Note. Two-tailed p-values shown, with 1 degree of freedom. Stimuli numbers are explained in Table 1. There were five foil words in each comparison (See Stage 3 of Procedures).

DISCUSSION AND CONCLUSION

The aim of this research was to investigate whether heavy-metal and hip-hop music is stereotyped with negative emotions. The innovative aspects of the study design were that we used overall positively valenced emotion lyrics, and we used cover songs such that the same lyrics were available in a pop music (control, not emotion stereotyped) performance and either a heavy metal or a hip hop (test, emotion stereotyped) performance. We hypothesized that the test pieces would be rated as expressing negative emotions (compared to the control pieces), despite the matched lyrics. The results were consistent with the hypothesis, with both of the test genres expressing significantly more frequent high arousal/negative valence emotions compared to pop stimuli. These emotions included anger, disgust, and fear, emotions often associated with heavy-metal and hip-hop music and culture (Boyd, 2008; Butler, 2004; Scheel & Westfeld, 1999). We also hypothesized that stereotyping of high arousal/negative valence emotions would be more commonly observed in listeners with low fandom of the music genres in question. Statistical analysis was consistent with this hypothesis. We could eliminate the role of lyrics alone because they were identical across test and control excerpts, and the lyrics were recognized above chance, in comparison to fabricated, lure words.

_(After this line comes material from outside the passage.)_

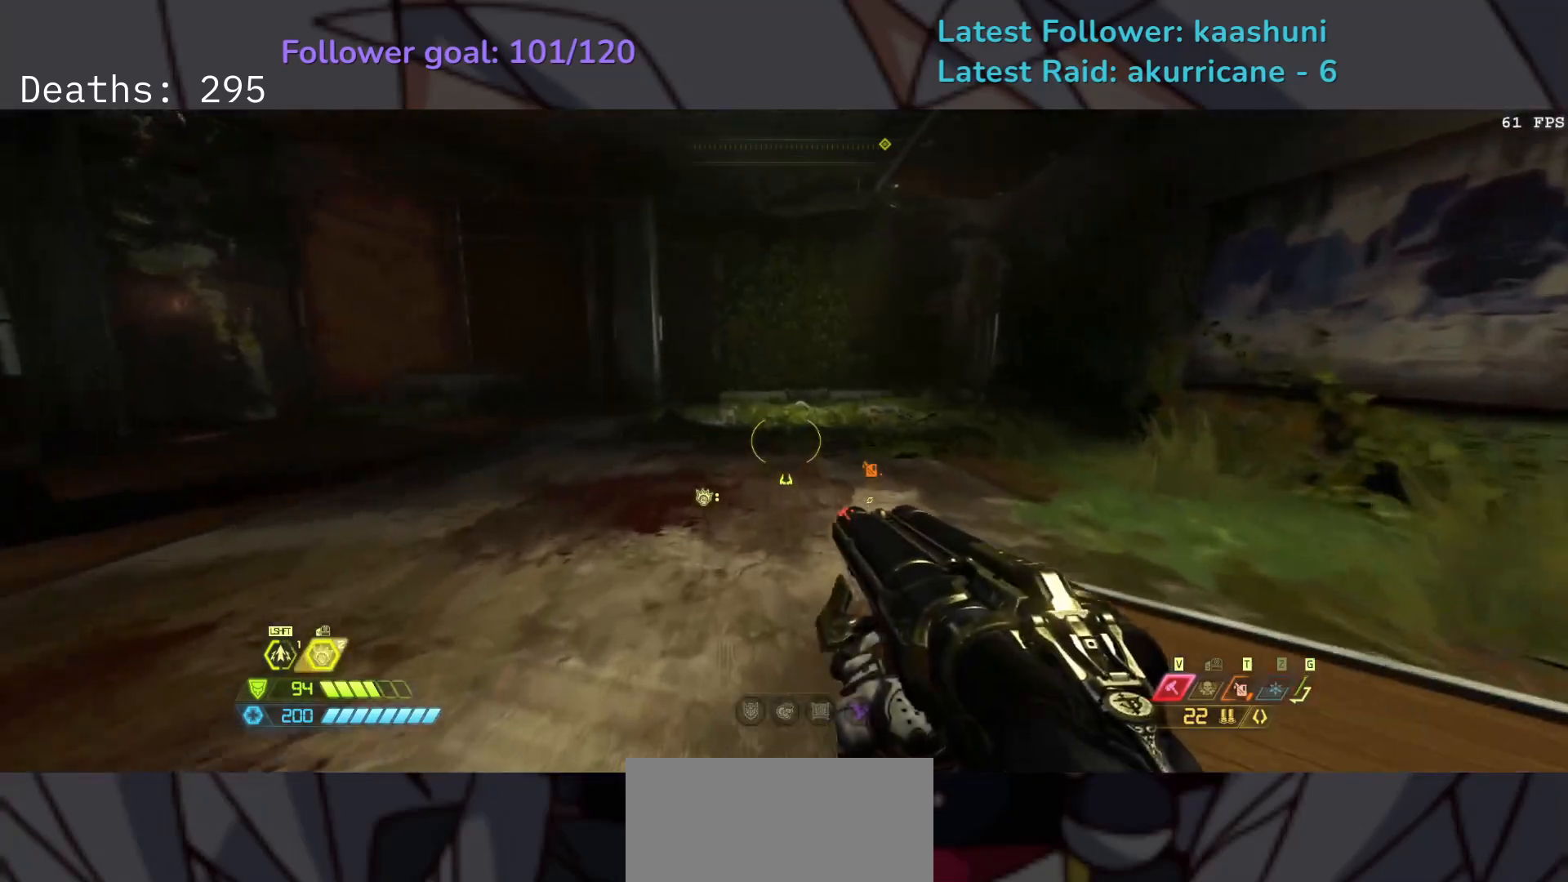
{"keys": [], "mouse": [], "events": [[167, "e", "up"], [317, "tab", "down"], [467, "tab", "up"]]}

These results are consistent with the STEM predictions (Susino & Schubert, 2017) that music can trigger an automated mental representation of emotion held by the listener about the music genre. Emotion perception was not solely a function of the content of lyrics because if they were, responses would have been the same, regardless of the genre in which the lyrics were presented. The differences must therefore be attributable to musical features, or extra-musical aspects. Of the extra-musical aspects, we propose that stereotyping is contributing a major role.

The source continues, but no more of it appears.